Today is exactly one year since I started writing down my story. And what a year it has been!

I started off very motivated. I wrote in blog-format, completing at least one post a day, some days more than one. I dissected all the horrors of my childhood in the minutest detail, recalling sights, sounds and smells, going back to old journals to verify dates, reliving everything as I sought to inject the appropriate emotions into my writing.

It all proved to be too much. By January of this year, I was sinking into a deep depression. Continuing to write through the pain, I eventually crashed back onto the bathroom floor with a paring knife, my tears mixing with the blood dripping from my arm.

The next day, frightened into action by my self-inflicted wound, I made two decisions:
1. I needed to stop the recall, to stop writing.
2. I needed to go back to therapy.

I walked away from my story and back into therapy.

My journey since February has been a roller-coaster ride. I have started processing parts of my childhood that I had never been able to process before. In the process, I have had to whether a renewed onslaught of nightmares and the occasional flashbacks. When, after a few months, my depression started to lift, I finished writing down my story. I have also been able to start building a new relationship, to create this blog and move my story here, and to reach out to fellow survivors on the Internet for the first time in my life.

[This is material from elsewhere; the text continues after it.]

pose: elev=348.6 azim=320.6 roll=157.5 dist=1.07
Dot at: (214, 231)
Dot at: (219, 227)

I am no longer sure why I started to write down my story. Perhaps I wanted to help others understand that they are not alone. Perhaps I wanted to educate an ignorant society about the truth of sexual abuse, and sexual abuse of boys. Perhaps I was trying to finally vanquish my own daemon of loneliness, by throwing my life open and inviting a web full of strangers to look at my deepest secrets. Perhaps I simply needed to remember in order to understand.

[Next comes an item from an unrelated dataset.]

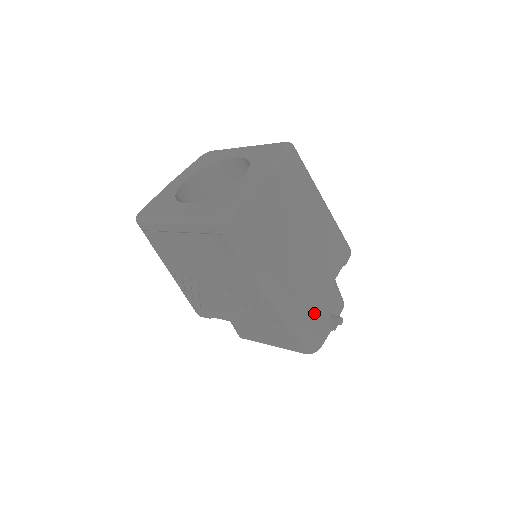
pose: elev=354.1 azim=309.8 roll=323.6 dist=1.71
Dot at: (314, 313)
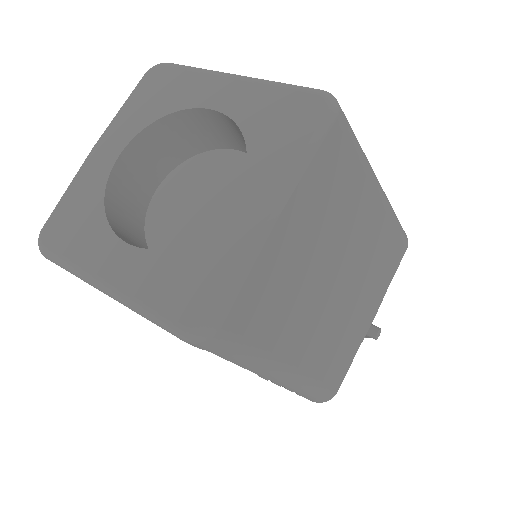
Dot at: occluded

I think, perhaps, all of these reasons have been true at some point.

Since creating this blog, however, I have discovered a new reason to keep writing. I have received feedback from multiple people that what I have written on here, both in my story and my blog, have given them hope or understanding, or even helped them whether a storm in their own lives.

As hard as it has been to remember and record everything, I believe it has been worthwhile. It has been the catalyst for renewed healing in my own life and it has also allowed me to reach out to others. To every single person who reads this blog, thank you - you give this blog a purpose. There certainly is no better reason to keep writing than the knowledge that in my own small way, I could make a difference to a handful of people's lives.